As you may see from my unscientific (lol) chart, I am accepting of treatments that traditionally fall in the realm of naturopathic medicine- provided that there is enough literature (even if it isn’t peer-reviewed double-blind studies, which are typically required in medicine), and the potential harm/benefit matches the convenience/cost.

One other thing I will add is that my final litmus test for anything that involves putting my life at risk is this: if you had a medical emergency, who do you call? In the US, at least, you generally will call a western doctor or go to a western hospital. When I had my arterial dissection and stokes, and needed surgery, no one was like: hey you know what, you should really see a naturopath first, before that surgery! It was an emergency, and I needed brain surgery. We put our trust in surgeons who operated with the best available scientific information (information gleaned by studies that use sound scientific methods). It wasn’t perfect, and certainly there were challenges with the doctors, but I was far more comfortable with people who at least tried to use treatments advised by knowledge gained from peer-reviewed literature. I am always skeptical of people and systems, but I am more trusting of a system/method that freely will admit when it’s wrong, and will look for and seek out errors; one that wants to find evidence in support of its assertions (not prove “truths”): the scientific method.

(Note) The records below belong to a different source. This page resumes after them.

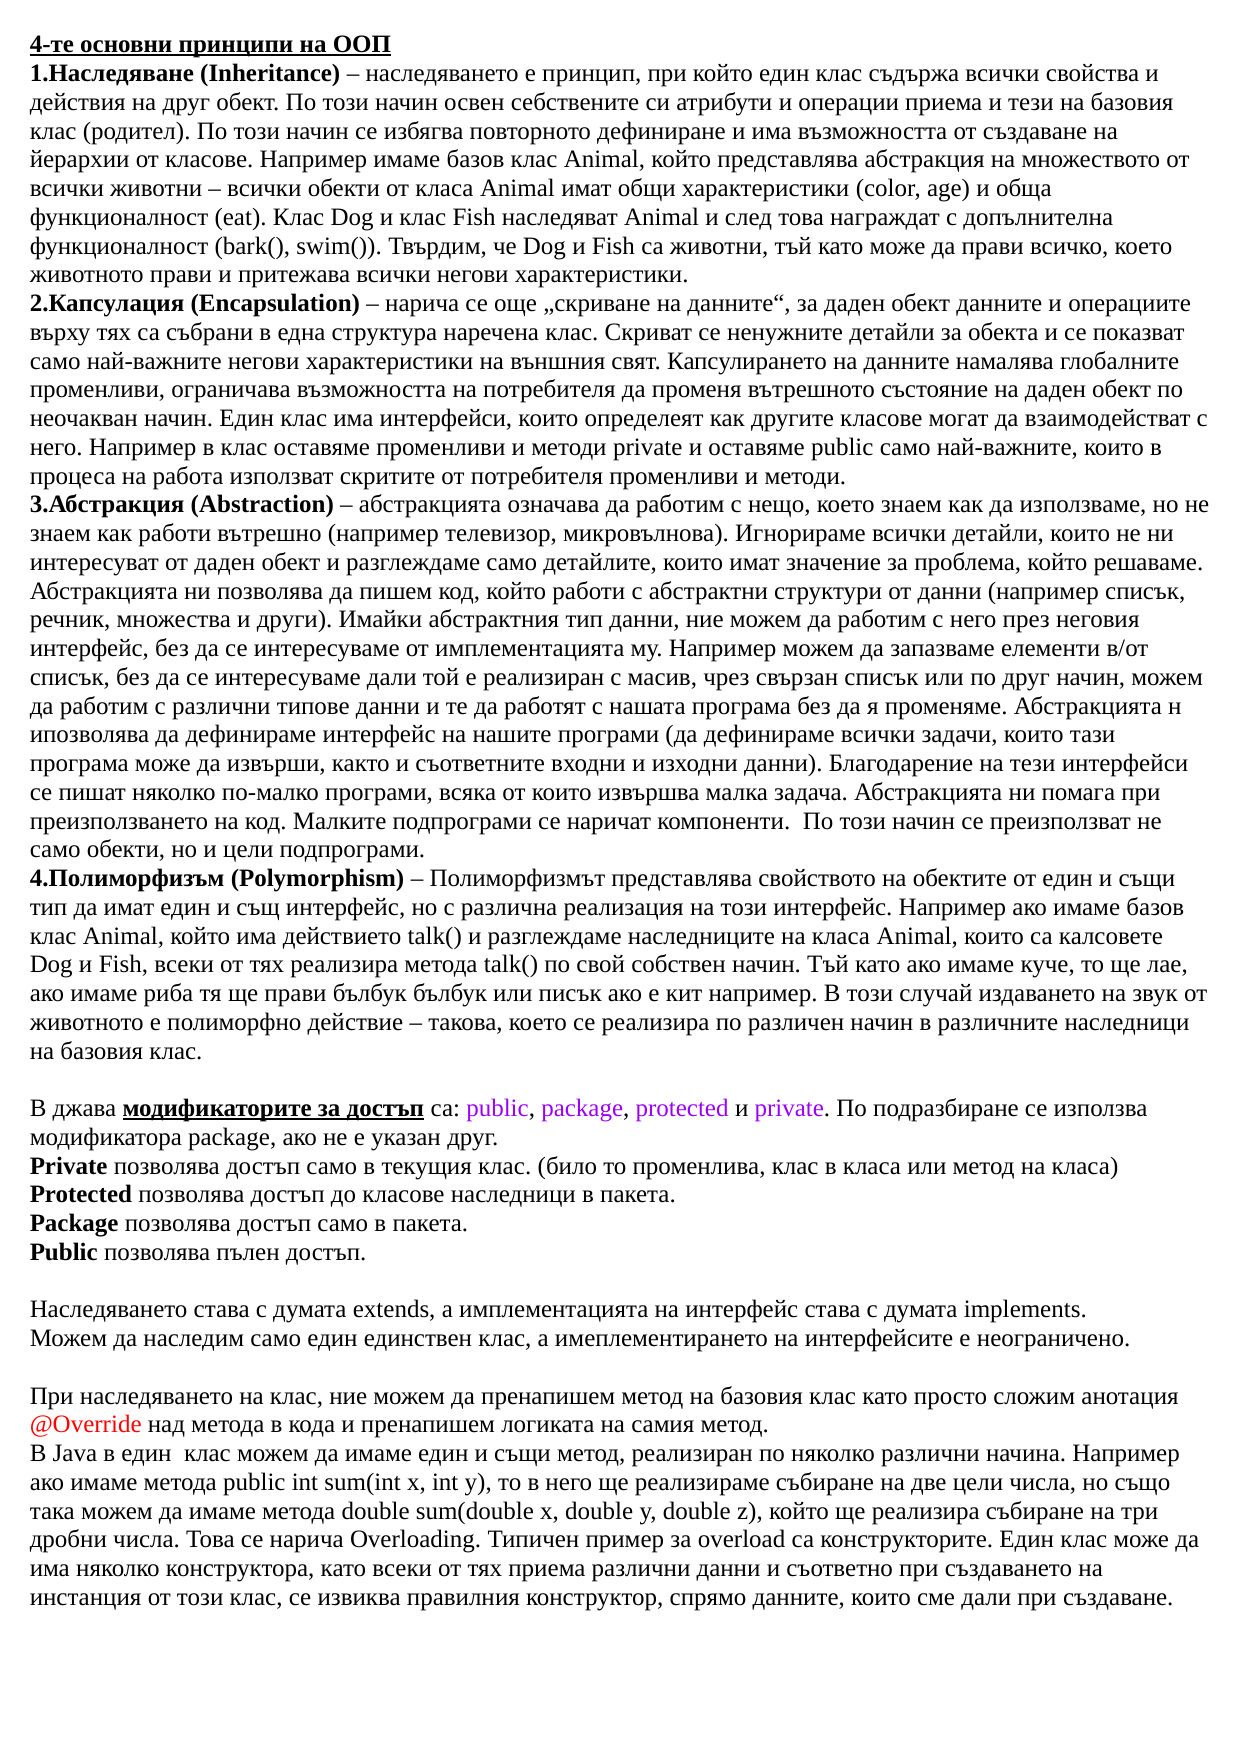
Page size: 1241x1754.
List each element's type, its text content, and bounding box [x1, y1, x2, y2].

text В джава модификаторите за достъп са: public, package, protected и private. По подразбиране се използва модификатора package, ако не е указан друг. Private позволява достъп само в текущия клас. (било то променлива, клас в класа или метод на класа) Protected позволява достъп до класове наследници в пакета. Package позволява достъп само в пакета. Public позволява пълен достъп. Наследяването става с думата extends, а имплементацията на интерфейс става с думата implements. Можем да наследим само един единствен клас, а имеплементирането на интерфейсите е неограничено. [29, 1093, 1211, 1352]
text [29, 1668, 1211, 1697]
text 4-те основни принципи на ООП [29, 29, 1211, 58]
text 1.Наследяване (Inheritance) – наследяването е принцип, при който един клас съдържа всички свойства и действия на друг обект. По този начин освен себствените си атрибути и операции приема и тези на базовия клас (родител). По този начин се избягва повторното дефиниране и има възможността от създаване на йерархии от класове. Например имаме базов клас Animal, който представлява абстракция на множеството от всички животни – всички обекти от класа Animal имат общи характеристики (color, age) и обща функционалност (eat). Клас Dog и клас Fish наследяват Animal и след това награждат с допълнителна функционалност (bark(), swim()). Твърдим, че Dog и Fish са животни, тъй като може да прави всичко, което животното прави и притежава всички негови характеристики. 2.Капсулация (Encapsulation) – нарича се още „скриване на данните“, за даден обект данните и операциите върху тях са събрани в една структура наречена клас. Скриват се ненужните детайли за обекта и се показват само най-важните негови характеристики на външния свят. Капсулирането на данните намалява глобалните променливи, ограничава възможността на потребителя да променя вътрешното състояние на даден обект по неочакван начин. Един клас има интерфейси, които определеят как другите класове могат да взаимодействат с него. Например в клас оставяме променливи и методи private и оставяме public само най-важните, които в процеса на работа използват скритите от потребителя променливи и методи. 3.Абстракция (Abstraction) – абстракцията означава да работим с нещо, което знаем как да използваме, но не знаем как работи вътрешно (например телевизор, микровълнова). Игнорираме всички детайли, които не ни интересуват от даден обект и разглеждаме само детайлите, които имат значение за проблема, който решаваме. Абстракцията ни позволява да пишем код, който работи с абстрактни структури от данни (например списък, речник, множества и други). Имайки абстрактния тип данни, ние можем да работим с него през неговия интерфейс, без да се интересуваме от имплементацията му. Например можем да запазваме елементи в/от списък, без да се интересуваме дали той е реализиран с масив, чрез свързан списък или по друг начин, можем да работим с различни типове данни и те да работят с нашата програма без да я променяме. Абстракцията н ипозволява да дефинираме интерфейс на нашите програми (да дефинираме всички задачи, които тази програма може да извърши, както и съответните входни и изходни данни). Благодарение на тези интерфейси се пишат няколко по-малко програми, всяка от които извършва малка задача. Абстракцията ни помага при преизползването на код. Малките подпрограми се наричат компоненти. По този начин се преизползват не само обекти, но и цели подпрограми. 4.Полиморфизъм (Polymorphism) – Полиморфизмът представлява свойството на обектите от един и същи тип да имат един и същ интерфейс, но с различна реализация на този интерфейс. Например ако имаме базов клас Animal, който има действието talk() и разглеждаме наследниците на класа Animal, които са калсовете Dog и Fish, всеки от тях реализира метода talk() по свой собствен начин. Тъй като ако имаме куче, то ще лае, ако имаме риба тя ще прави бълбук бълбук или писък ако е кит например. В този случай издаването на звук от животното е полиморфно действие – такова, което се реализира по различен начин в различните наследници на базовия клас. [29, 58, 1211, 1064]
text При наследяването на клас, ние можем да пренапишем метод на базовия клас като просто сложим анотация @Override над метода в кода и пренапишем логиката на самия метод. В Java в един клас можем да имаме един и същи метод, реализиран по няколко различни начина. Например ако имаме метода public int sum(int x, int y), то в него ще реализираме събиране на две цели числа, но също така можем да имаме метода double sum(double x, double y, double z), който ще реализира събиране на три дробни числа. Това се нарича Overloading. Типичен пример за overload са конструкторите. Един клас може да има няколко конструктора, като всеки от тях приема различни данни и съответно при създаването на инстанция от този клас, се извиква правилния конструктор, спрямо данните, които сме дали при създаване. [29, 1381, 1211, 1639]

Finally- there seems to be a lot of cognitive dissonance in folks around science. In one conversation I may hear friends bemoan climate-change deniers, taking them to task for ignoring science and denying the efficacy of scientific methods; then these same people are willing to throw science out the window when it comes to things like vaccines, GMOs, and medicine. It’s just… weird. It’s illogical and hypocritical, and I don’t like it.

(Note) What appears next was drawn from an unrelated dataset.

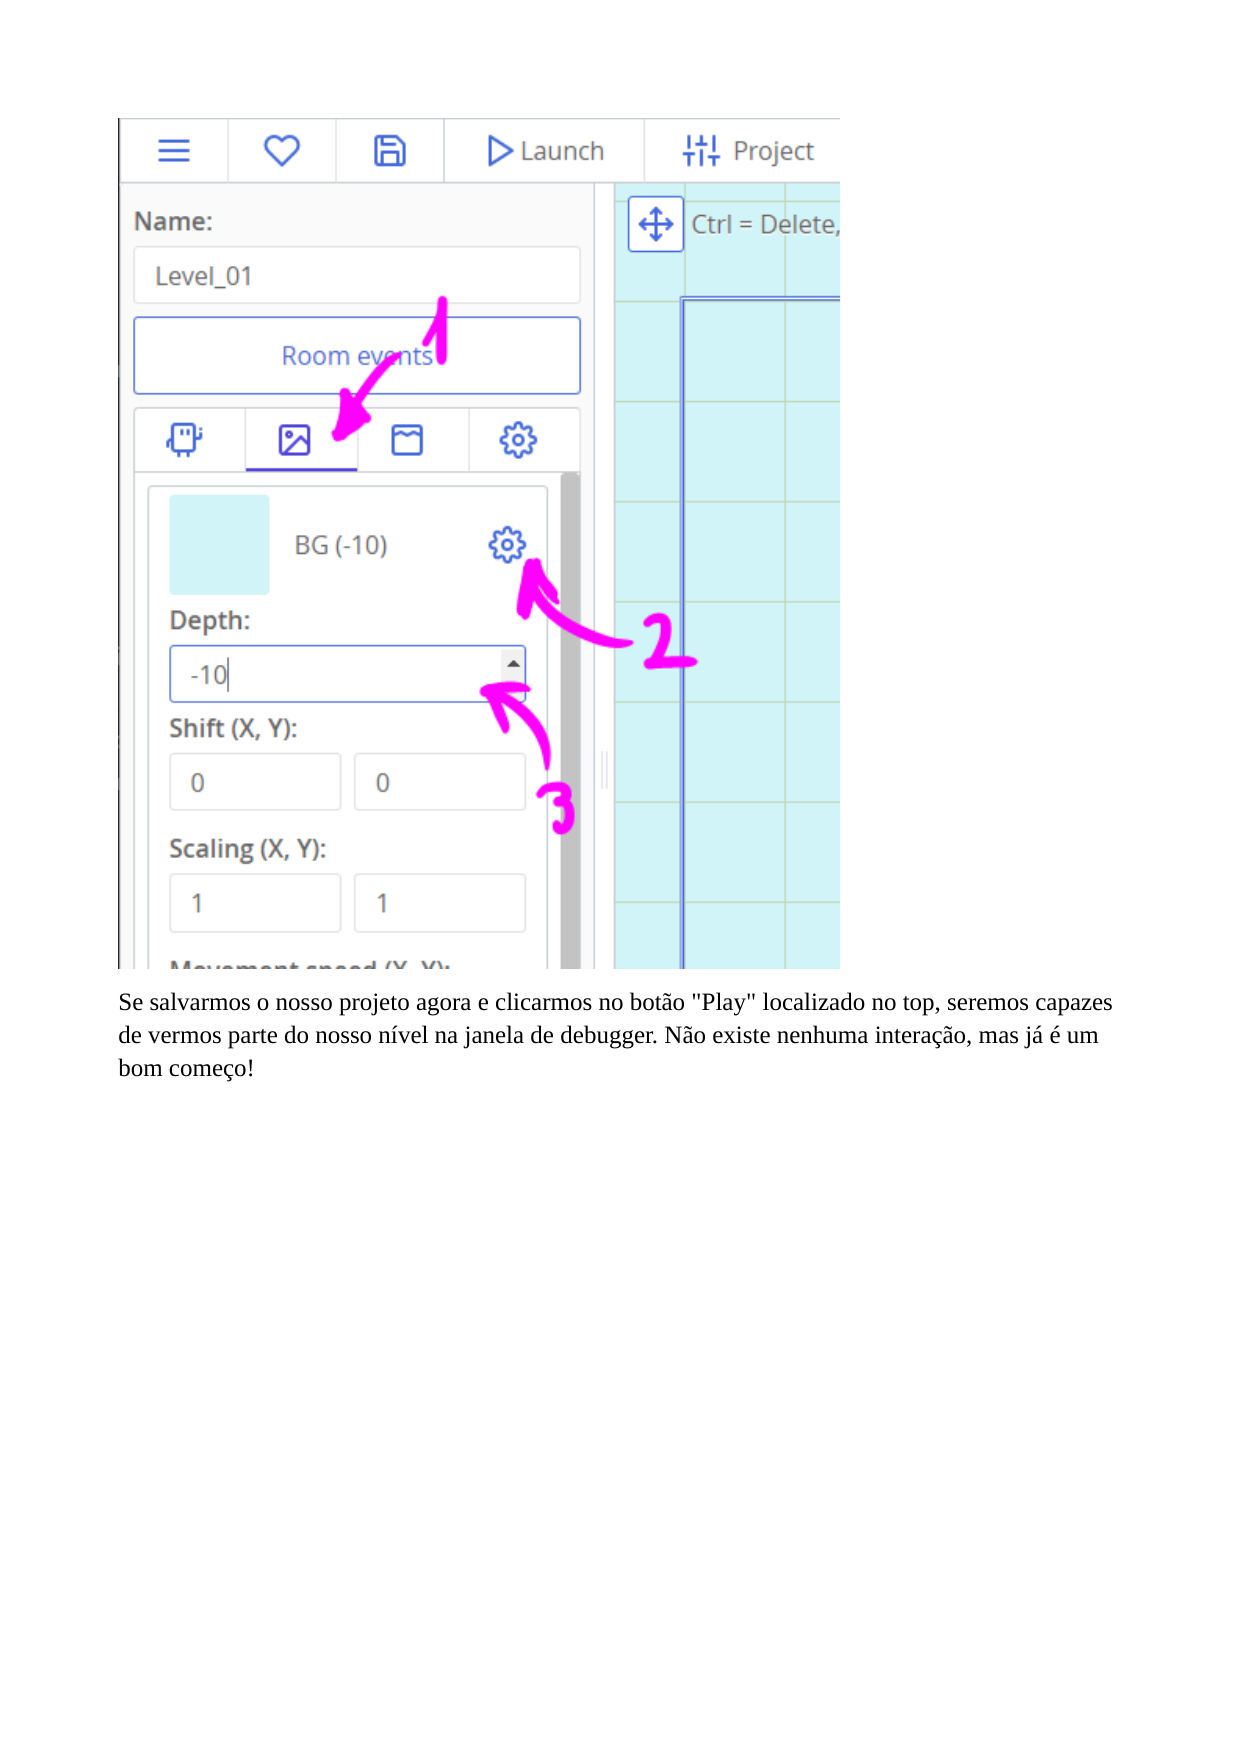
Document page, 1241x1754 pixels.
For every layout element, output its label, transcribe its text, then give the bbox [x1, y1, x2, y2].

In conclusion, if you want to talk to a sick person about being gluten free, my advice would be to approach it something like this (if you must approach the topic at all, and actually – please just don’t if your advice is unsolicited): there are some studies that, while not peer reviewed or double-blind supported,  indicate that gluten free diets in non-gluten sensitive people MAY reduce some symptoms of inflammation associated with some autoimmune conditions. Do NOT use the word “cure” and do not assume that you know anything about whatever condition the person has, and what treatments they may have tried, unless they have explicitly told you these things.

One Comment on “Traditional Medicine, Scientific Method, and Healthy Skepticism

  1. I empathize with what you’re saying and have my own skepticism about the gluten-free movement. There is so much information out there these days…about everything…and I think it’s easy to get caught up in it all.